Data for review |
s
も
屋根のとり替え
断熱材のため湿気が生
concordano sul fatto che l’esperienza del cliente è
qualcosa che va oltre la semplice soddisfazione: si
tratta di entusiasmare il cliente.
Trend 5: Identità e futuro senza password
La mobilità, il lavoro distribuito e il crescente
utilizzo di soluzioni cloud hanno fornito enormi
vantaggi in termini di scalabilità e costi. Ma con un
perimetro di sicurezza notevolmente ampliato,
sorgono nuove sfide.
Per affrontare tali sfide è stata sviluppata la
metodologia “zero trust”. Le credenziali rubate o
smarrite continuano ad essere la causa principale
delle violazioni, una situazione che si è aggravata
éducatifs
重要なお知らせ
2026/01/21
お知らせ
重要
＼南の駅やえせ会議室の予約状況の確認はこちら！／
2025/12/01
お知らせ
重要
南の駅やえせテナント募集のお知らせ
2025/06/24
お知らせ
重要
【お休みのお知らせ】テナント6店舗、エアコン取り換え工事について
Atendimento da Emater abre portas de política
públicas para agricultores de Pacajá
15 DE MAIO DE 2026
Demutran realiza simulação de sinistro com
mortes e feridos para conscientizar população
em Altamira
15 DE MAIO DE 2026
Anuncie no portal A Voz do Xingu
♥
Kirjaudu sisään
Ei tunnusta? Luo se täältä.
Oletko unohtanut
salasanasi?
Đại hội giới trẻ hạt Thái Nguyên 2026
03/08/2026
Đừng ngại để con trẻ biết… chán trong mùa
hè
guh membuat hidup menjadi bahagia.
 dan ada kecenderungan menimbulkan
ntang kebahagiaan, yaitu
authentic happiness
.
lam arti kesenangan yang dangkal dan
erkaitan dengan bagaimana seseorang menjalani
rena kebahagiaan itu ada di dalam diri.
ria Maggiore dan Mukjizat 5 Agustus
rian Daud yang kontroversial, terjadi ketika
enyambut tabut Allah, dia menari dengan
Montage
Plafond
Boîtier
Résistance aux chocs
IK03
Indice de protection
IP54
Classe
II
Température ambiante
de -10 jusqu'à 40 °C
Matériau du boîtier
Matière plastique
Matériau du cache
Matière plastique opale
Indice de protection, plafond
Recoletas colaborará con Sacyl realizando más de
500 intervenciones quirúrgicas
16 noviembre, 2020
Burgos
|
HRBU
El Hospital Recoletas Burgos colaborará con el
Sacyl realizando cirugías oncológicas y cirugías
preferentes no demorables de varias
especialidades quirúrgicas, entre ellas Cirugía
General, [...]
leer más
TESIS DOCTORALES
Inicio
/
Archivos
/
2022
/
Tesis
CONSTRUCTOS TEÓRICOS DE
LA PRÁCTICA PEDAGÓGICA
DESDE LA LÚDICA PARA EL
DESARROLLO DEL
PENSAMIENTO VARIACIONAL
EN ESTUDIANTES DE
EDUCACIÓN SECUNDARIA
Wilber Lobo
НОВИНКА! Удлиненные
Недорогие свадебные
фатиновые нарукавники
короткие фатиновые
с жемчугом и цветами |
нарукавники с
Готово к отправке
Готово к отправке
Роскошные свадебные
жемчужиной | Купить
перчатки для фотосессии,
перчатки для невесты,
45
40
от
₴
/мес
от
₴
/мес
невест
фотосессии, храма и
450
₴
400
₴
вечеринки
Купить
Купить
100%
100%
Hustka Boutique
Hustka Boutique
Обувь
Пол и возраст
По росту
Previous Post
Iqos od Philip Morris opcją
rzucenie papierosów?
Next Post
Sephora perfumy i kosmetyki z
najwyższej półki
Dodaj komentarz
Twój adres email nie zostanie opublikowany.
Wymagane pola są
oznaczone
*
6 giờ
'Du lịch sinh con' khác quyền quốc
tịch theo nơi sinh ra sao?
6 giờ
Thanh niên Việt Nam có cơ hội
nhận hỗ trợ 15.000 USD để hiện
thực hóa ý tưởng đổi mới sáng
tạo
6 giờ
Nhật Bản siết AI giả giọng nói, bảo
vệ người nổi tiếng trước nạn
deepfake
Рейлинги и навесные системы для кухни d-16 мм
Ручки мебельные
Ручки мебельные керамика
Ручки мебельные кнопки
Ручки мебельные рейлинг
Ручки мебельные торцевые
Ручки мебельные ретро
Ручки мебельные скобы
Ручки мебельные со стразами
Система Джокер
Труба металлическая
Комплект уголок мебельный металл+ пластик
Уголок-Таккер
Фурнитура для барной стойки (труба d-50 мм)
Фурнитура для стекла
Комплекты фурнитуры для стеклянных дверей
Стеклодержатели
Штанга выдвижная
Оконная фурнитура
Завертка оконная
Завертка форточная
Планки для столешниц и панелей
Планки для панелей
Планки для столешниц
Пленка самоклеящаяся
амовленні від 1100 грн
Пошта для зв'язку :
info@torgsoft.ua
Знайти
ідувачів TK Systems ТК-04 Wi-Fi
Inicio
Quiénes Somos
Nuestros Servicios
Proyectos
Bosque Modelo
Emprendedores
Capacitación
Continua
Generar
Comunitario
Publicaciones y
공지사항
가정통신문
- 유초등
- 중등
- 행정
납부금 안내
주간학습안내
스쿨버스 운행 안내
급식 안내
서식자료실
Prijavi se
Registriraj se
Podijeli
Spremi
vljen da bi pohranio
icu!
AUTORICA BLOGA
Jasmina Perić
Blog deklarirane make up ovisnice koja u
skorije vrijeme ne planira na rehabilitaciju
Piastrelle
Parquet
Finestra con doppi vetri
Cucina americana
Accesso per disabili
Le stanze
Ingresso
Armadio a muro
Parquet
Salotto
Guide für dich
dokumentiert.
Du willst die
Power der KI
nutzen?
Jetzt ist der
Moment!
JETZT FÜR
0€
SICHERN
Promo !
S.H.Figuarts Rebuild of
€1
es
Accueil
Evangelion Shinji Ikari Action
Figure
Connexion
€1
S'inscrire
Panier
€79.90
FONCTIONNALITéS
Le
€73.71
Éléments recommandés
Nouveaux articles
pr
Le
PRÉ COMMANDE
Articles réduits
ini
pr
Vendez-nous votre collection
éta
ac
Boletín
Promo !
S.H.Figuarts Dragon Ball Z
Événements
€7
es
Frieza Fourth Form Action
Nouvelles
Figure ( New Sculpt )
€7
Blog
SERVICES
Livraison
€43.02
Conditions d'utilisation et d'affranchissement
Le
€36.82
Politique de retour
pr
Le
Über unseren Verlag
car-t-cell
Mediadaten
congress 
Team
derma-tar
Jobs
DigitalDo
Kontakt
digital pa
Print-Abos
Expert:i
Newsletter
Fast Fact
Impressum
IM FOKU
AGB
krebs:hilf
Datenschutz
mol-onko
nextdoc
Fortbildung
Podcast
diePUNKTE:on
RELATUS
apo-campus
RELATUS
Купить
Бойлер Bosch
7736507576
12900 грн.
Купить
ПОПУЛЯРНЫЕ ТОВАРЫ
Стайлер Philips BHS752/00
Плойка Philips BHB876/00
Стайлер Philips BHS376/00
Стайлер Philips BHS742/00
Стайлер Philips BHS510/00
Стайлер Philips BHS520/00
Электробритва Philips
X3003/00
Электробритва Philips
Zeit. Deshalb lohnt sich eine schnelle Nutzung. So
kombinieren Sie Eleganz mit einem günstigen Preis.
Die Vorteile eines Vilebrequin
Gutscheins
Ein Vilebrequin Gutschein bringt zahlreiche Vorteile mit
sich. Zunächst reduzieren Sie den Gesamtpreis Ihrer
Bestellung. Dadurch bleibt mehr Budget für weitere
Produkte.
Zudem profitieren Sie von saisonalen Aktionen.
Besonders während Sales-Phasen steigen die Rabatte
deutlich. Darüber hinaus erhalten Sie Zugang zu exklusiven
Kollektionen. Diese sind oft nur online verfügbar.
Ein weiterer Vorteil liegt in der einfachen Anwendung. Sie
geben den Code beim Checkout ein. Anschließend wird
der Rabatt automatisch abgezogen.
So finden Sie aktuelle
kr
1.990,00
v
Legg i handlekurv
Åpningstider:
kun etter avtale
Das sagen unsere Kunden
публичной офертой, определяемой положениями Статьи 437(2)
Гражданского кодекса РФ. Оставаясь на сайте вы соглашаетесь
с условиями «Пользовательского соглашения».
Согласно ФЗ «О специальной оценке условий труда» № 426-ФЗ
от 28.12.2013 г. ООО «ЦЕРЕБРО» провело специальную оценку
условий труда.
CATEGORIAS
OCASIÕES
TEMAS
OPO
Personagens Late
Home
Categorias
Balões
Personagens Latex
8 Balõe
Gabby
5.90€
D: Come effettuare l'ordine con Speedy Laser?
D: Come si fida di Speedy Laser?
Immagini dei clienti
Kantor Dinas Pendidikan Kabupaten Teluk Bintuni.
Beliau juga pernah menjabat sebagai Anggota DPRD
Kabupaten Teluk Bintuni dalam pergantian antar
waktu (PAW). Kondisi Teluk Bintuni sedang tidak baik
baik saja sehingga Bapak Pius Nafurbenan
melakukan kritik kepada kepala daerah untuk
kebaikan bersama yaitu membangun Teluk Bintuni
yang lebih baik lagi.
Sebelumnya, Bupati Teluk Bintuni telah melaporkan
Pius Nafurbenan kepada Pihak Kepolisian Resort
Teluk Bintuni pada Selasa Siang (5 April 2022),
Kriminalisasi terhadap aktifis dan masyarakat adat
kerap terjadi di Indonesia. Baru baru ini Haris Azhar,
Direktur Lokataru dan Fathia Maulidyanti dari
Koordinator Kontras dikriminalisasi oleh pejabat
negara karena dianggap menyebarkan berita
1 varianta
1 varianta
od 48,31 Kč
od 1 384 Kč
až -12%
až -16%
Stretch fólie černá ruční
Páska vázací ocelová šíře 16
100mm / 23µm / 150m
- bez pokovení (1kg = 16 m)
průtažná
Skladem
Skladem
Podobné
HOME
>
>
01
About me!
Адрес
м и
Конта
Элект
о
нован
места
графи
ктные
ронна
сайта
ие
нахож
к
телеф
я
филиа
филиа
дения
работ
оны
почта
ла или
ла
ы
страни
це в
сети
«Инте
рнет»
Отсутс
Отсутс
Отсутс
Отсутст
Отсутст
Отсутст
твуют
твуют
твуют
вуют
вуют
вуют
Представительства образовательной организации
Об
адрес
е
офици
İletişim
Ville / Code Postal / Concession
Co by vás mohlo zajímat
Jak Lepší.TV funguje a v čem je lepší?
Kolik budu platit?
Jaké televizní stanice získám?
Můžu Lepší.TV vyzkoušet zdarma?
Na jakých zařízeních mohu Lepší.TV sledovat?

What this task involves |
Reproduce each line of the records in which the word "условий" appears.

Exercise result |
Согласно ФЗ «О специальной оценке условий труда» № 426-ФЗ
условий труда.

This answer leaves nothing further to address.